Title :
A Novel Chinese Text Summarization Approach Using Sentence Extraction Based on Kernel Words Recognition
Author :
Yang, Weijie ; Dai, Ruwei ; Cui, Xia
Author_Institution :
Key Lab. of Complex Syst. & Intell. Sci., Chinese Acad. of Sci., Beijing
Abstract :
The continuing growth of world wide Web and on-line text collections makes a large volume of information available to users. Automatic text summarization helps users to quickly understand the documents. This paper proposes an automated technique for Chinese document summarization based on kernel words recognition and discourse segment extraction. This method can be divided into the following five steps. First, the input articles are annotated by lexical analysis. Second, all focused named entities are recognized using a machine learning method. Third, the input articles are divided into several discourse segments, all kernel words of these segments are extracted by the way of rule-based main verbs recognition, and all relations among entities are extracted. Fourth, all important sentence candidates are ranked based on some rules, and redundant sentences are removed based on kernel words information. Finally, several most important sentences are extracted to compose the summarization according to expected compression ratio, and these important sentences are output using a special document as reference. A series of experiments are performed on two Chinese document collections.
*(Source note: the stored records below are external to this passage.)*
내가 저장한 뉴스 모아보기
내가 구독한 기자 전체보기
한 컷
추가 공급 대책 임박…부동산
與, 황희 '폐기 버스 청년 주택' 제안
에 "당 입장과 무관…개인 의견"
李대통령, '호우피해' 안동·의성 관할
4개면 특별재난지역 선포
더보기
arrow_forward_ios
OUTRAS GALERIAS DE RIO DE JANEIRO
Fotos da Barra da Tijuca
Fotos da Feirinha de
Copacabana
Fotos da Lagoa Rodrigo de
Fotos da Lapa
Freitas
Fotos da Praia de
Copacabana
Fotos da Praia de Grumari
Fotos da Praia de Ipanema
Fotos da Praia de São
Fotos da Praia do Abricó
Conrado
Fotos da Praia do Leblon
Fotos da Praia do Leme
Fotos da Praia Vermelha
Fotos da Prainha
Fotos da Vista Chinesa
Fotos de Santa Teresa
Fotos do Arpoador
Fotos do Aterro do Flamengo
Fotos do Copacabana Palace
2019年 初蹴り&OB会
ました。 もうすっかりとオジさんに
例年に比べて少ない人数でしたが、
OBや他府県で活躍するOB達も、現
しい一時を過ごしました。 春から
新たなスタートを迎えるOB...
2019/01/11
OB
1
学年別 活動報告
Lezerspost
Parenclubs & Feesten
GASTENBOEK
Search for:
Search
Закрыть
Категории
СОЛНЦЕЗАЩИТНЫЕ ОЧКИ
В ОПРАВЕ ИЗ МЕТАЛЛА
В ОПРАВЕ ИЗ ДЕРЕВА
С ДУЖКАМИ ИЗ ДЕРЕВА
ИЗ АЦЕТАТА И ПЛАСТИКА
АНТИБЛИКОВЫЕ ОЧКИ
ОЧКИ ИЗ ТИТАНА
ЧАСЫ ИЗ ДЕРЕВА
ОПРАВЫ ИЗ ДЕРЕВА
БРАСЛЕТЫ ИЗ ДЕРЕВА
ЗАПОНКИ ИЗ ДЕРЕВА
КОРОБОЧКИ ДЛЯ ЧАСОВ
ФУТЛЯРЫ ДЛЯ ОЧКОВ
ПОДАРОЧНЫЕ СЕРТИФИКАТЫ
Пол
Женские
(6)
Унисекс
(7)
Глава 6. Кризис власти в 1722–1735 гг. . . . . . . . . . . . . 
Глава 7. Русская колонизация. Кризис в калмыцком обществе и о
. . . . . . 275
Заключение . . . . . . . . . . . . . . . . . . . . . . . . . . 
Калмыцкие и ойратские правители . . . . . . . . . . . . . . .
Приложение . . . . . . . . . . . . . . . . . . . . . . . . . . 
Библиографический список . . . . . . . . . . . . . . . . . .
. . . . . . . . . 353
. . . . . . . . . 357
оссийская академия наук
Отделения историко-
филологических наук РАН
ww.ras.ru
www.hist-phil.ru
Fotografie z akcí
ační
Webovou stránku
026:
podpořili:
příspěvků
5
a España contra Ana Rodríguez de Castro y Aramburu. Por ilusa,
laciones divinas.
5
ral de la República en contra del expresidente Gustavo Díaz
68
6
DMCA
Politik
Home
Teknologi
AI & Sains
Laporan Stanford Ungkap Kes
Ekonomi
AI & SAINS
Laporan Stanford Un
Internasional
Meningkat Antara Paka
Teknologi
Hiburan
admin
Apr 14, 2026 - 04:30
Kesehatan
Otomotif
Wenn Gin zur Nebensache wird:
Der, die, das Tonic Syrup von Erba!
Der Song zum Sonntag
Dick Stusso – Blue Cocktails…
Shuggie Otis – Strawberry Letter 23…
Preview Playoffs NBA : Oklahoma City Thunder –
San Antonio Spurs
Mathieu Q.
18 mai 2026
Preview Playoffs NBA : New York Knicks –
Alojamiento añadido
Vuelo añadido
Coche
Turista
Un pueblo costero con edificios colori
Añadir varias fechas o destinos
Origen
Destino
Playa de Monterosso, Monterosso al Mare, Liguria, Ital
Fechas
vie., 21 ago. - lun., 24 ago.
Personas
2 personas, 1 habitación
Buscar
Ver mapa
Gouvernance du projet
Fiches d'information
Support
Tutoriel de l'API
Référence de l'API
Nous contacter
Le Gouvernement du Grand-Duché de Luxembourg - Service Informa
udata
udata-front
The results show the superiority of the proposed technique over reference systems.
Keywords :
Internet; feature extraction; learning (artificial intelligence); text analysis; Chinese document summarization; Chinese text summarization; discourse segment extraction; kernel words recognition; lexical analysis; machine learning method; on-line text collections; rule-based main verbs recognition; sentence extraction; world wide Web; Automation; Data mining; Focusing; Fuzzy systems; Intelligent systems; Kernel; Laboratories; Learning systems; Text recognition; Web sites; Social network; Text Summarization; focused named entities; main verb;
Conference_Titel :
Fuzzy Systems and Knowledge Discovery, 2008. FSKD '08. Fifth International Conference on
Conference_Location :
Jinan Shandong
Print_ISBN :
978-0-7695-3305-6
DOI :
10.1109/FSKD.2008.20